とりあえず椅子から立ち上がりやってきた公爵さまとソフィーアさまに黙礼をすると、彼が手で制した。そう堅くなる必要はないらしい。
「……好きで起こしている訳ではありませんよ、閣下。それよりも貴族のご令嬢方に暴言を吐いた冒険者を早く捕まえないと」
「それは勿論だ。阿呆の始末は早々に済まさねばな」
国や公爵家、辺境伯家に泥を塗ったのだ容赦はせん、とは公爵さま。突然の高位のお貴族さまの登場に副団長さまが立ち上がり礼を執る。
「会うのは初めてだなあ、ヴァレンシュタイン卿。楽にしてもらって結構だ。――ナイの魔術具作成、感謝する」
「あ……」
公爵さまを見ていた視線が真ん中から左へと移って、部屋の隅を見つめる。やばい、忘れてた。感情に任せてなけなしの魔力を暴発しちゃったから、魔術具に皹が入ったのを完全に忘れてた。
「お初に御目にかかります、ハイゼンベルク公爵閣下。依頼料と制作料はきちんと頂いておりますので、問題はありません――聖女さまどうなさいました?」
どうしてソコで私に話題を振るのかなあ、副団長さまは。でもいずれはバレてしまうので遅いか早いかだけの違い。腹を括ろう。
「閣下、副団長さま」
「ん」
「おや」
「お二人から頂いたご厚意の品を私の未熟さで壊してしまいました。誠に申し訳ございません」
直角九十度の立礼をするのだった。だって誠意を見せる方法がこれしかないんだもの。魔術具作成費用なんて払うと日々の生活に困ることになるし、価値のない頭を下げるしか方法はない。
「また魔術具を壊しおったのか……」
大げさにため息を吐く公爵さまに、面白そうな顔を見せた副団長さま。
「聖女さま、一体どのタイミングで? 浄化儀式でほとんどの魔力を消費していたはずですが……」
「黒づくめの銀髪冒険者がリンに暴言を吐いた時です」
魔力量が万全だったら、魔術具はすぐに壊れていたのかも知れない。
「ああ、あの時に。魔術具の所為で聖女さまの魔力を殆ど感じられませんでしたから、気付きませんでした。
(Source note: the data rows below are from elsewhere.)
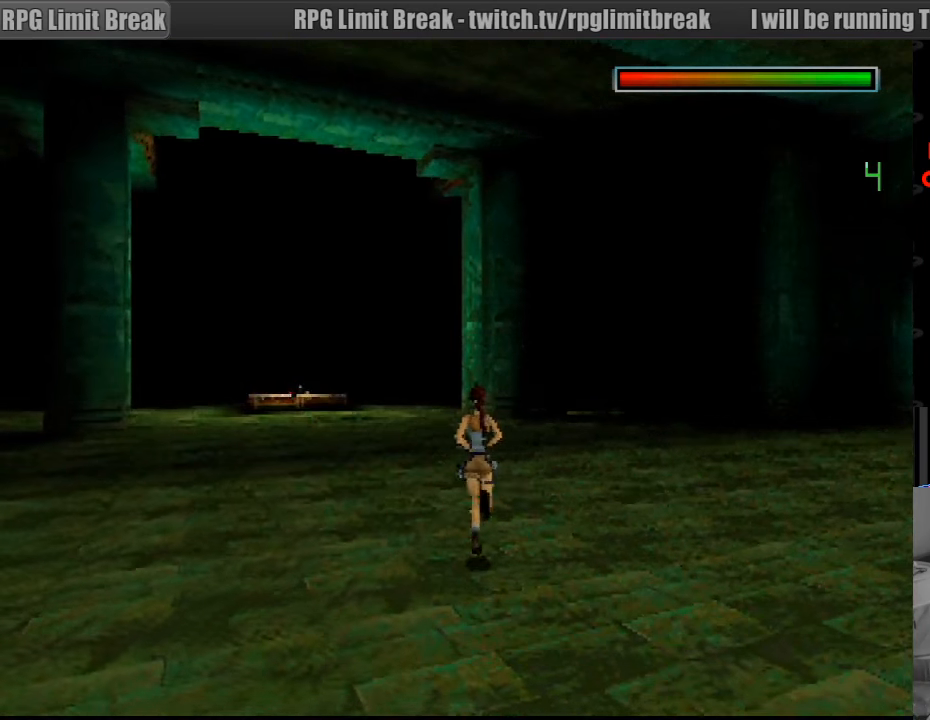
{"buttons": ["DPAD_UP"], "events": [[200, "DPAD_LEFT", "down"], [350, "DPAD_LEFT", "up"]]}
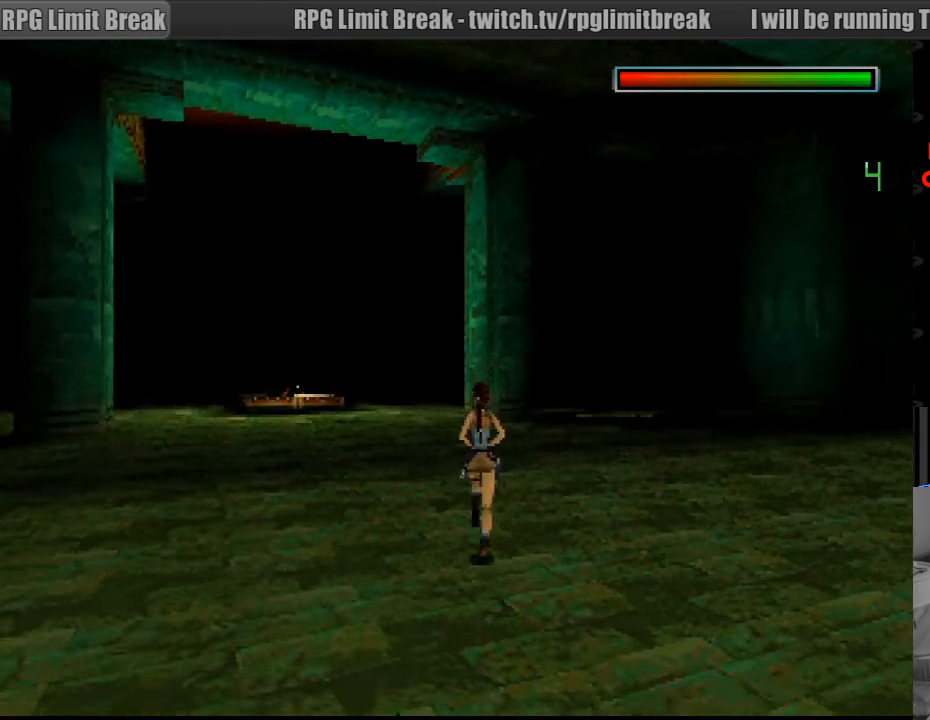
{"buttons": ["DPAD_UP"], "events": []}
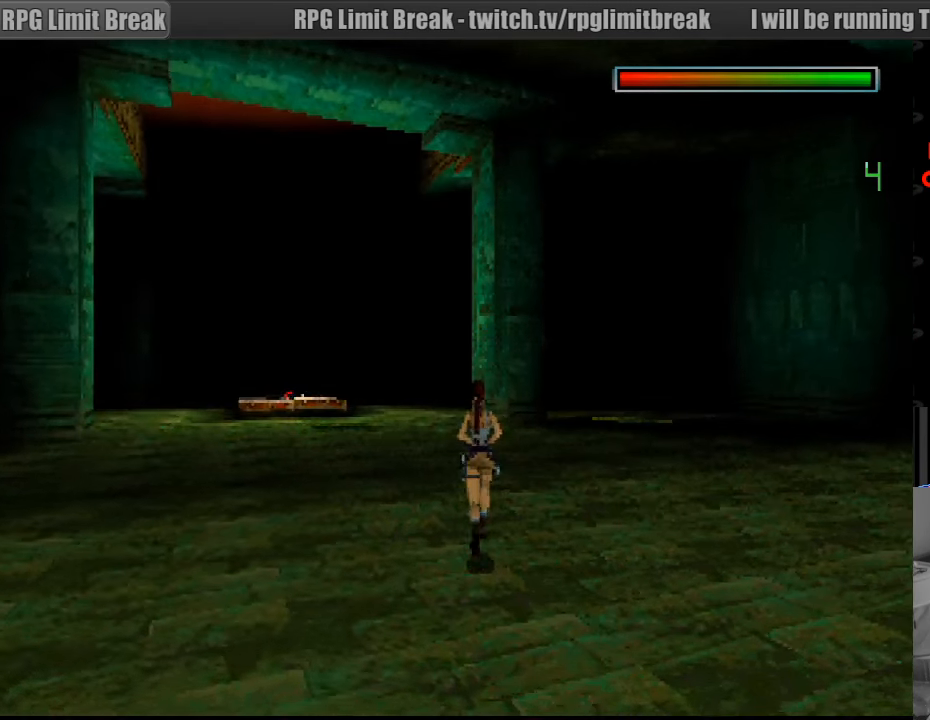
{"buttons": ["DPAD_UP"], "events": [[150, "DPAD_UP", "up"], [166, "DPAD_UP", "down"], [250, "DPAD_RIGHT", "down"], [483, "DPAD_RIGHT", "up"]]}
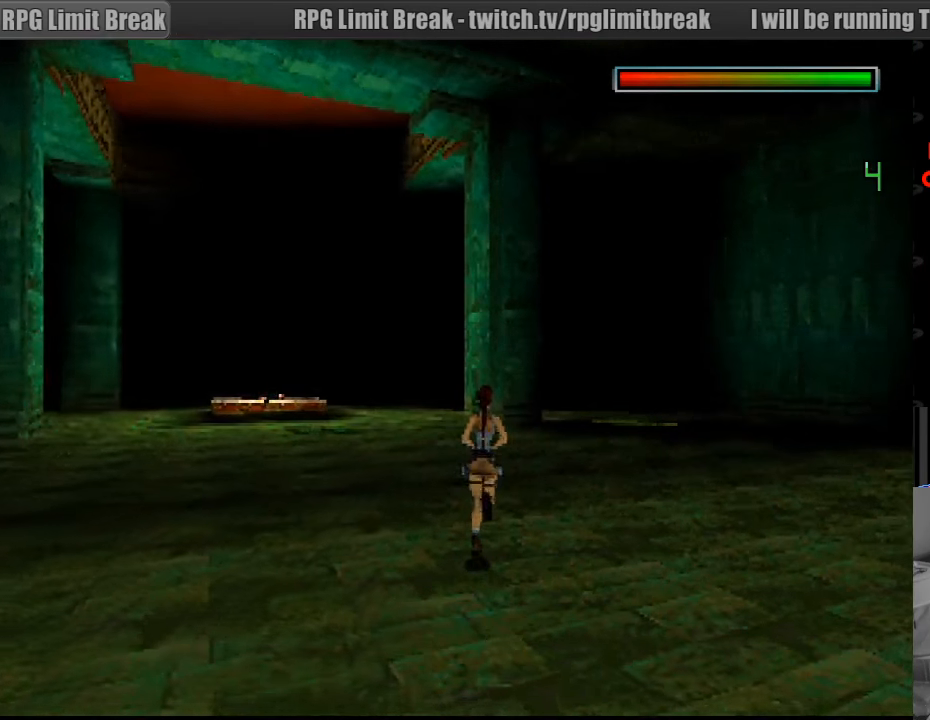
{"buttons": ["DPAD_UP"], "events": []}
しかし、よく皹を入れることが出来ましたねえ、逆に感心いたします」
「お前さんは……ヴァレンシュタイン卿、申し訳ないがまた制作を頼めるか?」
はあと深いため息を一つ零して、公爵さまが副団長さまを見た。
「はい、勿論でございますとも閣下。この問題が終わり次第、取り掛かりましょう」
済まないな、いえいえそれほどの手間ではありませんのでと二人がやり取りをしていると、ソフィーアさまがこちらにやって来る。
「随分と無茶をしたようだが、大丈夫なのか?」
「はい。――まだ全快という訳ではありませんが、魔術を使うこと自体は可能ですから」
魔力が少しづつ回復しているのは感じている。少し休みを取りたい所だけれど、そうも言っていられない状況なのは理解しているし。
「そういう問題ではない。無茶をしてまた鼻血を出すような事態に陥るなと言っている」
呆れつつも心配はしてくれているようだ。眉間に皺が寄っているし、ソフィーアさまにしては珍しい表情。でもなあ……無茶をする時は必ず訪れるだろうし、鼻血くらいで済むなら安いもの。
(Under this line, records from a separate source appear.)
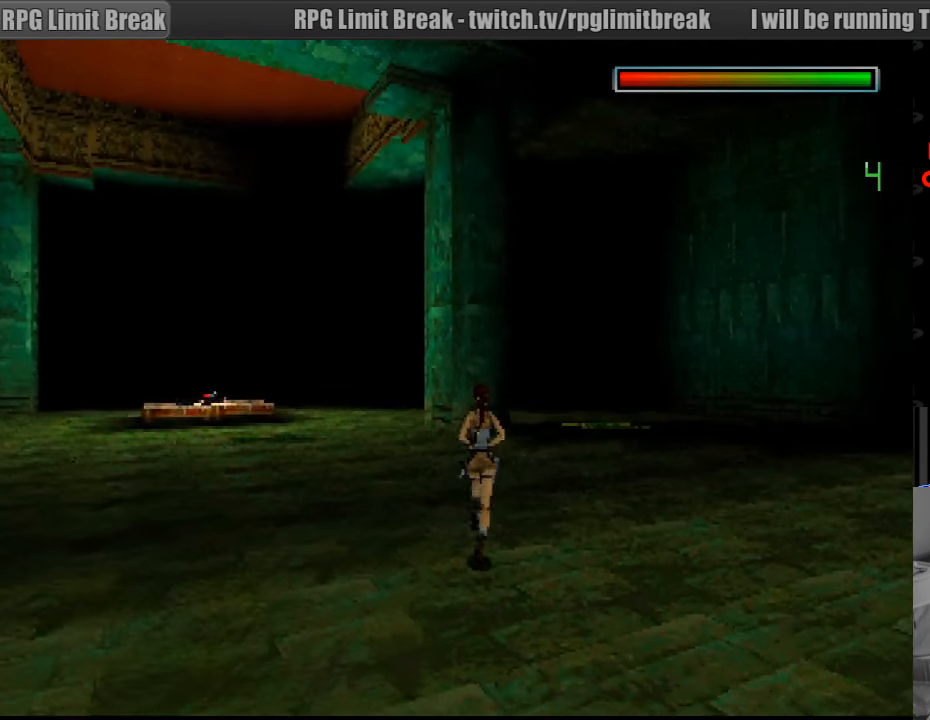
{"buttons": ["DPAD_UP", "DPAD_RIGHT"], "events": [[33, "DPAD_RIGHT", "down"], [233, "DPAD_RIGHT", "up"], [466, "DPAD_RIGHT", "down"]]}
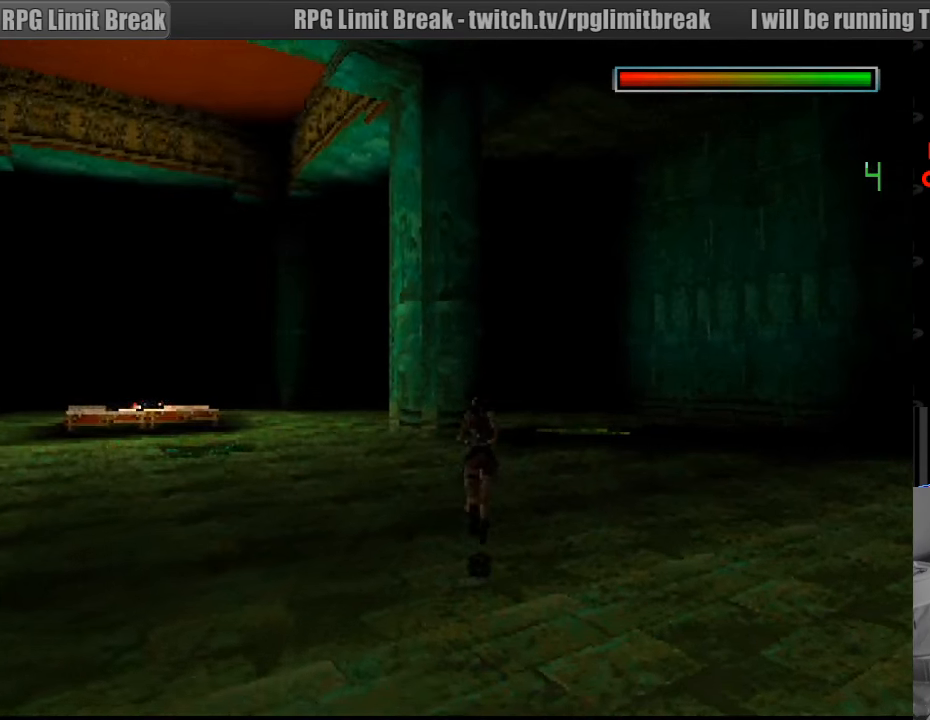
{"buttons": ["DPAD_UP", "DPAD_RIGHT"], "events": []}
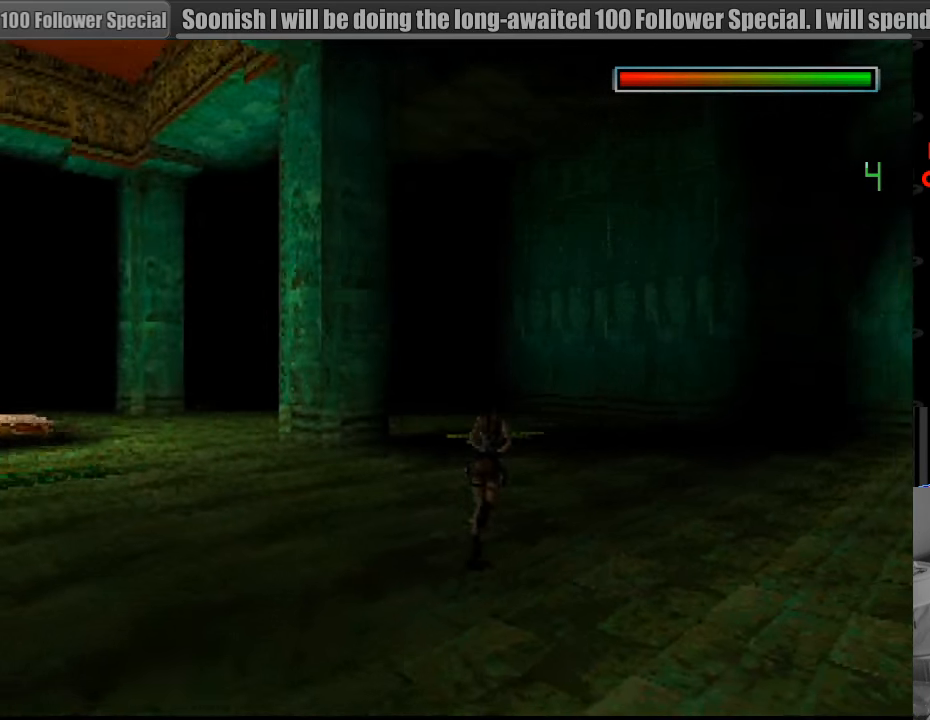
{"buttons": ["DPAD_UP"], "events": [[16, "DPAD_RIGHT", "up"]]}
「ジークフリートとジークリンデがお前を大事にしている理由が分かった気がするよ。――苦労をしているな、黒髪聖女の双璧は」
そう言ってジークとリンの方へと向き苦笑いを浮かべるソフィーアさまに『ええ、とても』と答えるジークに、口には出さないけれど『もっと言って』と顔に出ているリンを見て微妙な顔になる。
でも二人は苦労を確実にしている。
討伐遠征に招集される回数は他の聖女さまと比較すると多いし、お貴族さまからのやっかみやら、男爵家の籍へと入ったことでジークは女性陣から狙われるようになっているし、リンも平民上がりの男性騎士からすれば良物件。
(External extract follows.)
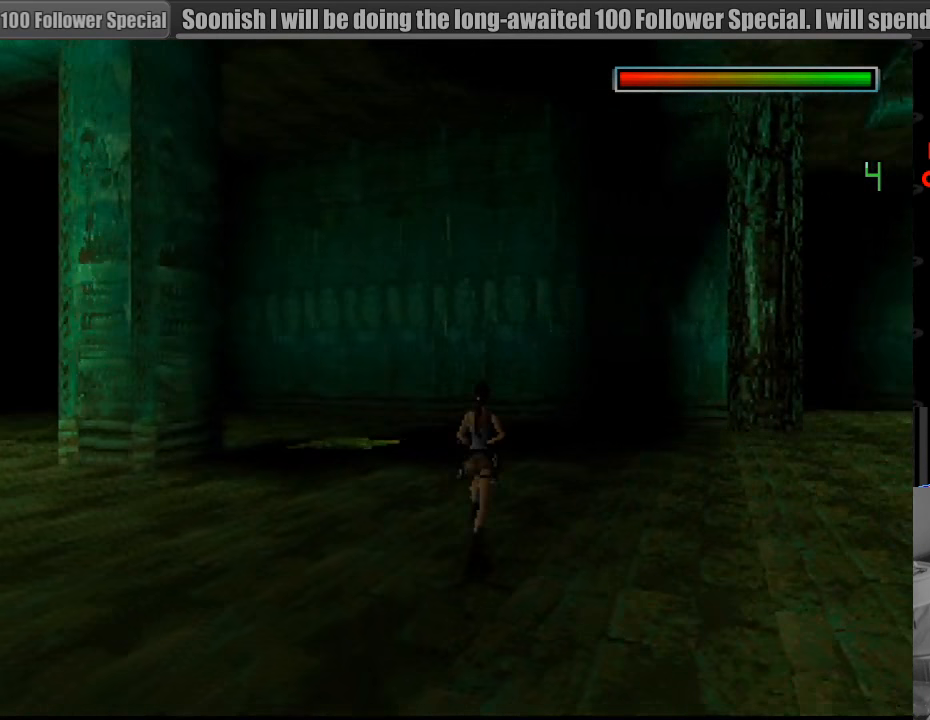
{"buttons": ["DPAD_UP"], "events": [[33, "DPAD_RIGHT", "down"], [200, "DPAD_RIGHT", "up"]]}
二人に結婚する気があるのならば全力で応援するけれど、今はまだ考えていないようだし、王国の適齢期は十八歳から二十歳前後なので、あと数年は先。
「皆さま、準備が整いました。謁見場へご案内いたします」
近衛騎士二名が部屋に入って来て、私たちを謁見場へと案内するのだった。
――さて、どうなるか。
この件を国王陛下は一体どう捉えて、冒険者ギルドや周辺国に手を回すのか。そして、一連の案件を引き起こし張本人たちにどう対応するのだろう、と足を進めるのだった。